24 June 2019
By Colin Lewis, June 2019
With the Reserve Bank recently cutting the official cash rate to a historic low of 1.25 percent and the likelihood of further cuts to come, investors are seeing their returns eroded.
For retirees with investable assets sitting in cash, term deposits and fixed interest securities, lower returns mean less income to fund their retirement lifestyle.
Hardest hit are self-funded retirees. Without the safety net of the indexed Age Pension, they are reliant solely on their own resources to generate the income they need to live on.
For self-funded retirees with surplus income, lower interest rates may not impact their lifestyle and no adjustment to their current arrangements may be necessary.
However, for people invested in cash and term deposits whose income matches their expenditure, lower rates will bite. It may ultimately mean eating into capital to sustain their lifestyle – the last thing investors want to do.
For many retirees, the question is: Do you wish to maintain your lifestyle or are you prepared to accept something less? The former may require taking some action whereas the latter means doing nothing.
So, it comes down to making your money work harder for you or changing your lifestyle by either returning to the workforce – if that’s even possible – or revising your retirement goals. Or it could be a combination of the two depending on how far interest rates fall.
From 1 July 2019, changes to the Work Bonus mean that Age Pensioners can earn up to $300 a fortnight without impacting their pension. Provided you stay below the annual maximum of $7,800 a year, you can earn more than $300 in a fortnight and your pension will not be affected. Together with the income test free area of $172, you can earn $472 a fortnight before your pension is affected – giving you more money to live on.
Generally, investing for a better return will mean taking on additional risk as you’ll be investing in riskier and more volatile asset classes to get that return, e.g. Australian and international shares, and property.
Recently, shares have gone up as the valuation of dividend income streams has risen as rates fall. But with interest rates falling, is now the time to jump into shares when there’s much talk about the share market being overpriced and the strength of the Australian economy is in question?
If you are attracted by high returns in this low interest rate environment, be very mindful of what you’re getting into.
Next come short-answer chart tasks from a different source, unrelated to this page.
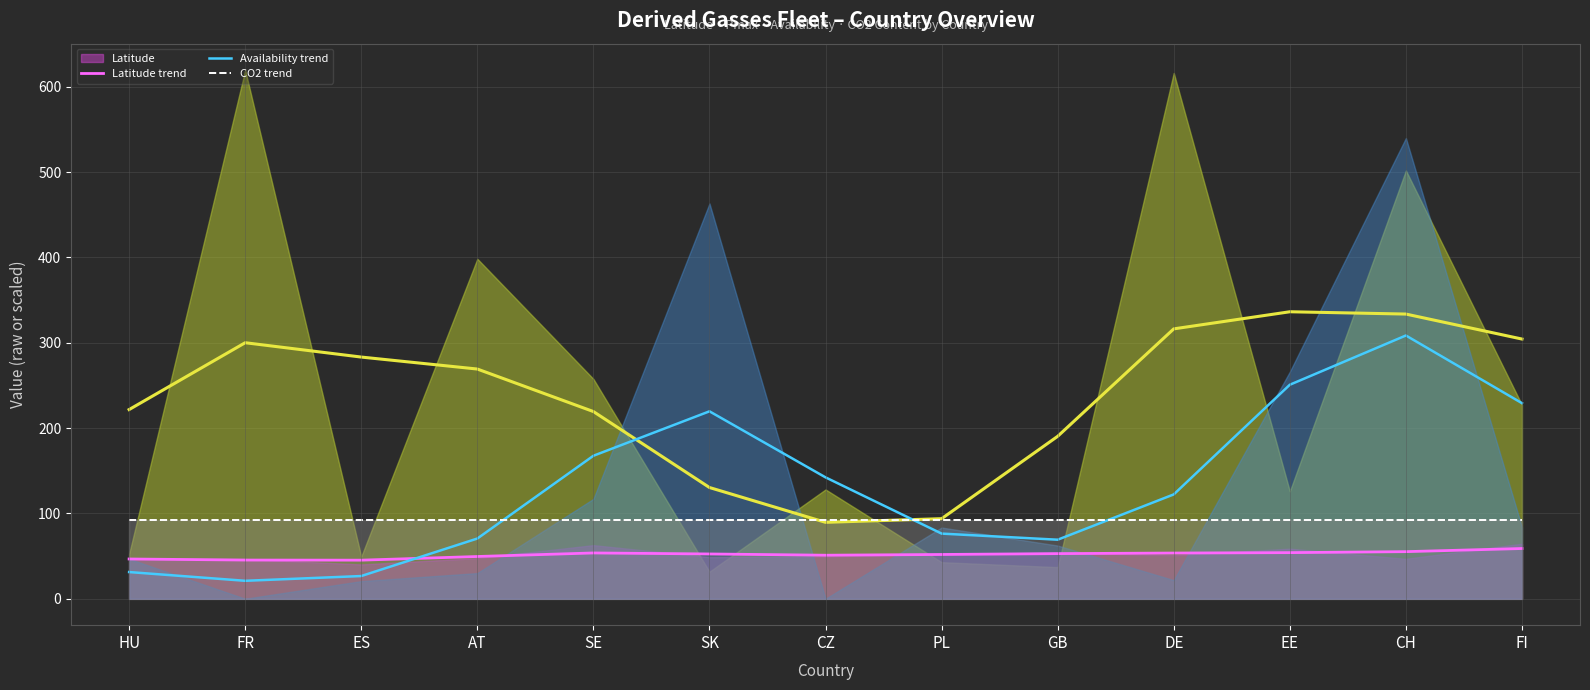

What is the label of the 3rd point from the left?

ES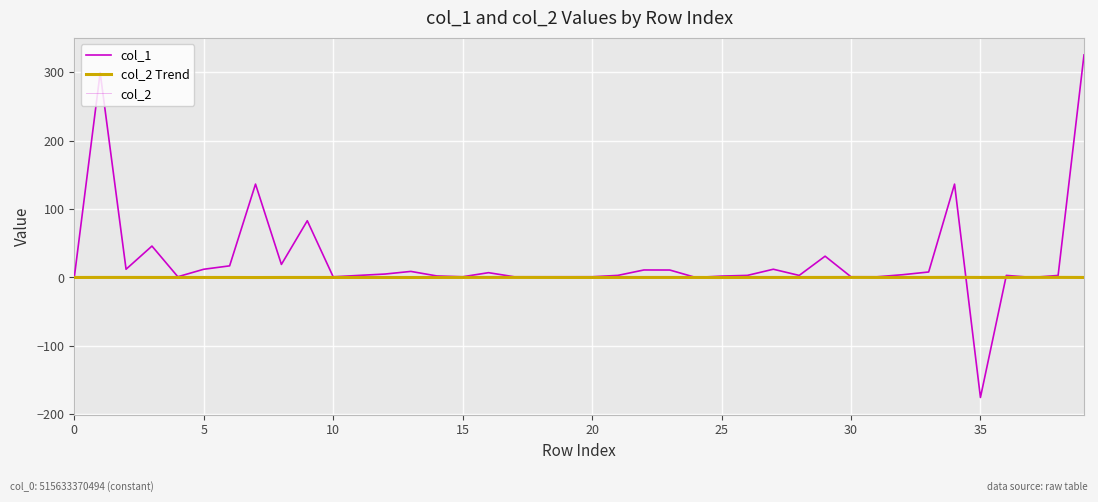

Does the chart have visible grid lines?

Yes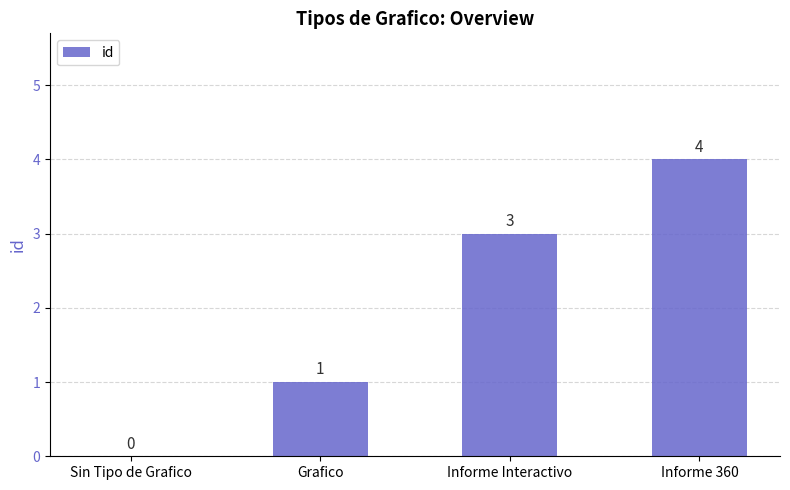

What is the difference between the values at Informe Interactivo and Sin Tipo de Grafico?

3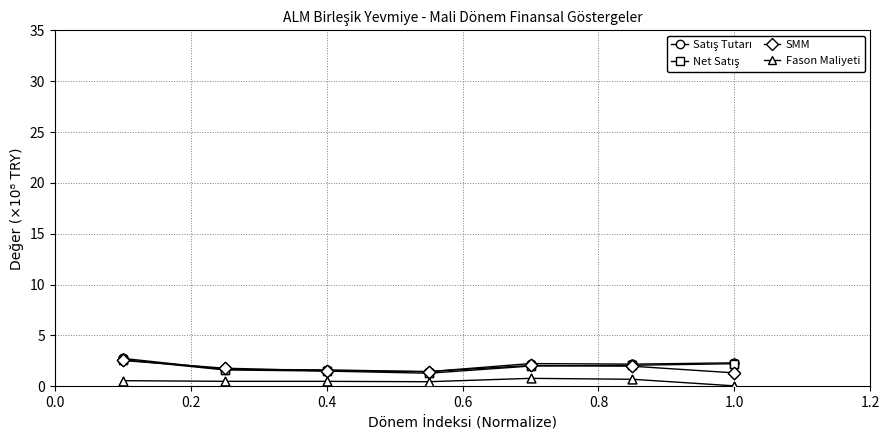

True or false: SMM and Fason Maliyeti intersect in this chart.

False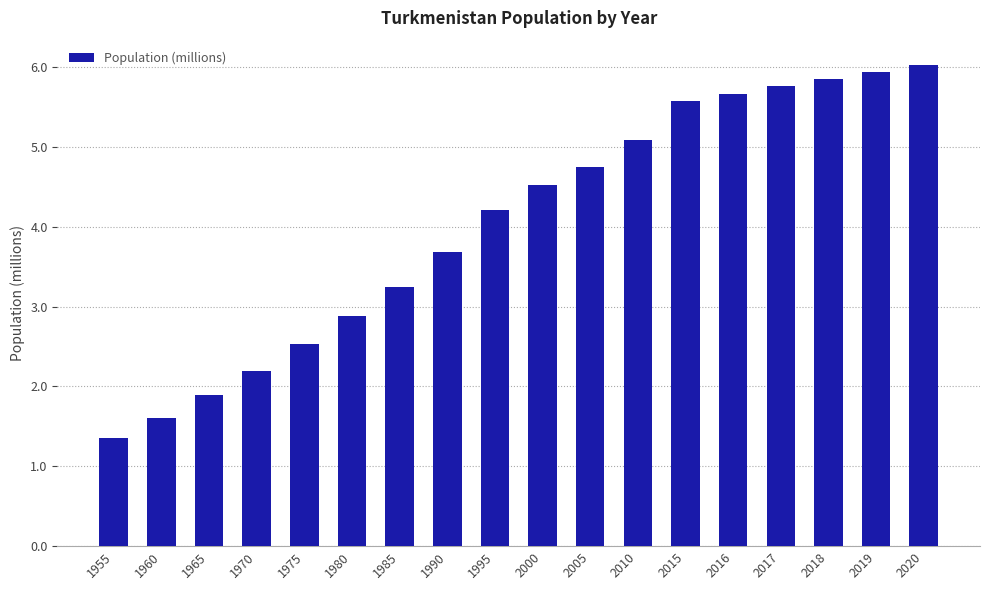

What is the sum of the values at 1955 and 2015?

6.9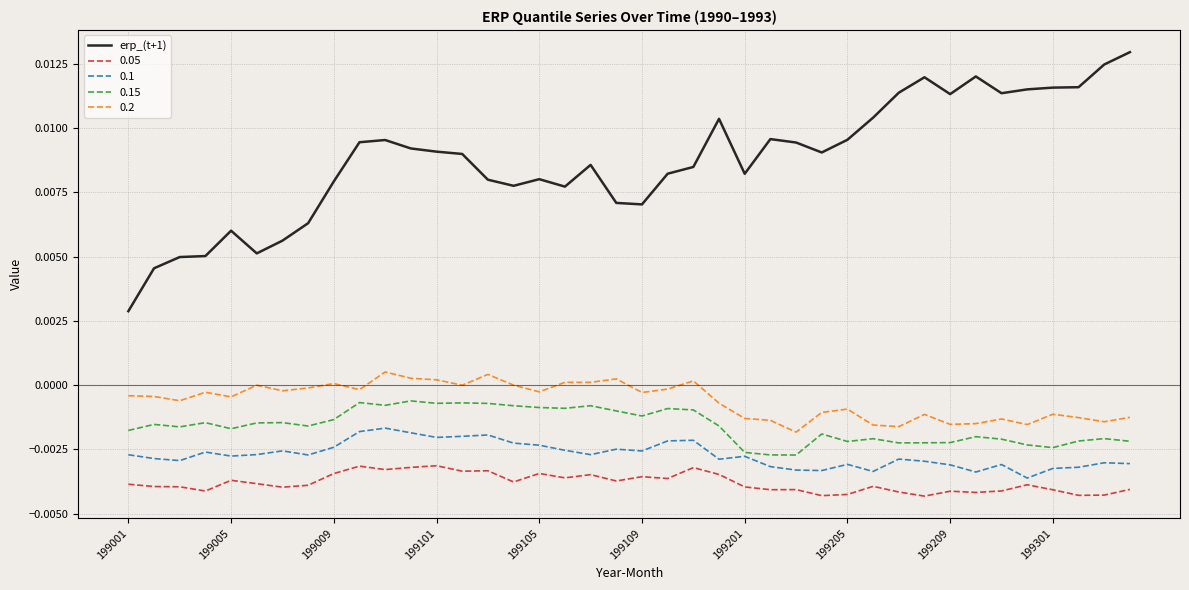

True or false: 0.1 and 0.2 cross at least once.

False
The adage, “if something seems too good to be true, it probably is” comes to mind. Over the years, there’s been a string of corporate collapses where investors have been enticed into them with the promise of high returns. Classic cases include Basis Capital, Australian Capital Reserve, Westpoint, and further back Estate Mortgage and ASL.
Always invest with your eyes wide open
Revising your lifestyle goals could mean holidaying in Australia rather than overseas or travelling overseas less frequently. It may mean updating your car say every seven years as opposed to five; drinking a $10 bottle of wine rather $15 to $20 bottle; buying cheaper cuts of meat at the butchers or supermarket.
It all depends on your situation and it’s all about trade-offs
If you’re approaching retirement, rate cuts could lead to delaying your retirement to work a little longer to bolster your retirement savings – as was the case for many people during the GFC.
This way you start retirement with a larger nest egg to compensate for the lower returns that will be generated from it to maintain the income level you planned to have for the lifestyle you wish to lead.
However, should you choose to stick with your retirement date then it may mean either changing your retirement plan – revising your lifestyle goals – or investing for a better return to fulfill that plan.
Again, it’s about trade-offs
Saving smarter is important and using the superannuation system is one way of doing this. Upcoming changes to super may help you save in this concessionally taxed environment longer.
These changes include the new work test exemption from 1 July 2019 and the proposal announced in the April Budget to give people aged 65 and 66 from 1 July 2020 the ability to make contributions without meeting the work test.
Senior Australians are means tested to determine their entitlement to the Age Pension. Under the income test, financial assets are ‘deemed’ to earn a specified return. The deeming rules incentivise investors to earn more from their savings. If pensioners invest and get higher returns, their total income will increase.
Currently, the higher and lower deeming rates are 3.25 and 1.75 percent respectively – certainly out of kilter with the official cash rate.
Deeming rates are monitored on an ongoing basis and are generally changed to coincide with the indexation of pensions – less disruption to pensioners by minimising changes to their payments. However, changes can be made at any time if there are significant movements in returns.
Consequently, when interest rates are falling there will be a time lag before the deeming rates change which may result in pensioners impacted by the income test receiving less from their investments without a corresponding increase in their pension.
If you or your partner are Age Pension age or older, own real estate in Australia and need more income to maintain your standard of living then you could consider the government’s Pension Loan Scheme (PLS) – effectively a reverse mortgage.
From 1 July 2019, all Age Pensioners and certain self-funded retirees can leverage the equity in their property under the PLS by borrowing up to 150 percent of the maximum fortnightly pension rate of $907.60 at a current interest rate of 5.25 percent per annum.
Whilst the loan can be repaid any time, normally it will be recovered when the property (usually your home) is sold from your estate.
If you’re contemplating such a loan, you need to carefully consider the downside. It will reduce the value of your property when it’s sold.